Perhaps the best explanation comes from Jeremy Peters of the New York Times, who describes the cognitive dissonance among Democrats, and the dread (via Free Beacon):
One of the other things that’s really troubling for Hillary is the enthusiasm inside the Democratic Party. That’s why you’ve seen this energy around Bernie Sanders’ candidacy, this interest in Martin O’Malley. When you talk to Democrats, there’s almost a certain sense of obligation, almost resignation that yes, she’s going to be the nominee and yes, we’re onboard.

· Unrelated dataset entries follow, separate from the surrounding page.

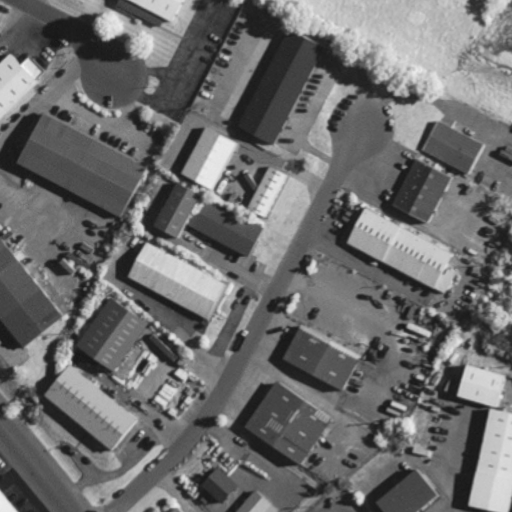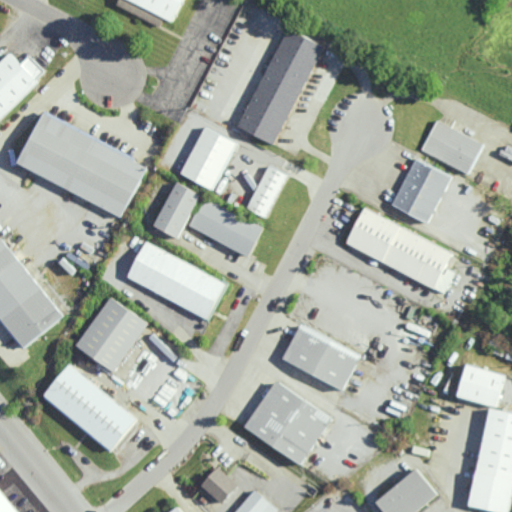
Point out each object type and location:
building: (152, 9)
road: (72, 32)
road: (339, 60)
road: (186, 65)
building: (17, 80)
building: (282, 85)
road: (45, 93)
road: (157, 99)
road: (104, 119)
building: (453, 146)
building: (210, 157)
building: (83, 164)
road: (277, 164)
building: (268, 190)
building: (423, 190)
road: (29, 203)
building: (179, 209)
building: (228, 226)
building: (403, 249)
road: (234, 266)
road: (365, 267)
building: (179, 280)
building: (23, 300)
road: (233, 316)
road: (257, 331)
building: (113, 334)
road: (183, 334)
building: (323, 356)
building: (482, 385)
building: (91, 407)
building: (290, 422)
road: (251, 456)
building: (495, 464)
road: (36, 467)
building: (221, 484)
building: (409, 494)
building: (6, 504)
building: (257, 504)
building: (177, 510)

If that sounds familiar, it should. It’s exactly what Republicans did in 2012 — try out a series of non-viable alternatives to the inevitable nominee. And it portends exactly the same result: a nominee who can’t fire up enough votes to win a national election. It’s still early, as Capehart notes, but not early enough to get a better candidate in place to replace Hillary, and her pattern shows that the decline lasts as long as the election cycle does. The rapidity in which it arrived speaks to the length it will stay, and we may not have seen Hillary hit bottom yet.
In fact, Hillary can’t fire up enough enthusiasm to find 125 women for a fundraiser — in New York City. At the last minute, organizers had to expand access to men after only 50 women bought tickets for the max-contribution event … but Jazz had more on that earlier today, so you already know that.